One of the most interesting addresses delivered to the members was at the Town Hall, in the evening, by Mr G. H. Jack, M.Inst.C.E., F.S.A., who spoke on “Roman Herefordshire,” illustrated by a large number of lantern slides. In the course of the lecture he described and illustrated the camps of the Romans during their stay in the district, gave examples of their work and contended that the occupation was more one of persuasion than of subjection, the Welsh and the Herefordshire people never being .subdued.” He also illustrated old bridges and dealt with the problem of modern traffic and the damage done to the bridges by rapidly-moving heavy vehicles. It was a question whether some of the old bridges would not have to be closed to certain traffic. He also added that excavation on Roman roads showed that “potholes” were not unknown to the ancients (laughter).

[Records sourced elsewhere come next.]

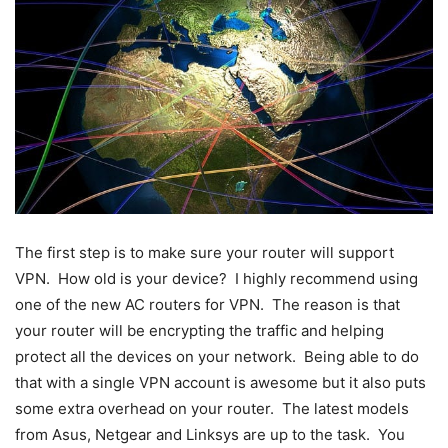
The first step is to make sure your router will support
VPN. How old is your device? I highly recommend using
one of the new AC routers for VPN. The reason is that
your router will be encrypting the traffic and helping
protect all the devices on your network. Being able to do
that with a single VPN account is awesome but it also puts
some extra overhead on your router. The latest models
from Asus, Netgear and Linksys are up to the task. You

Mr Willoughby Gardner, in thanking Mr Jack for what he had done for the improving of the roads and bridges of Herefordshire, remarked that one of the bronze figures found near Hereford, in the Roman camp, was like that found at Dinorben, near Abergele, in the old British fort, and was of a date prior to the Roman occupation. His idea was that the Romans did not destroy the old British forts but rather continued and strengthened them.
Source info: Cuttings agency.
Watkins gets a mention for historical research; there is nothing about leys.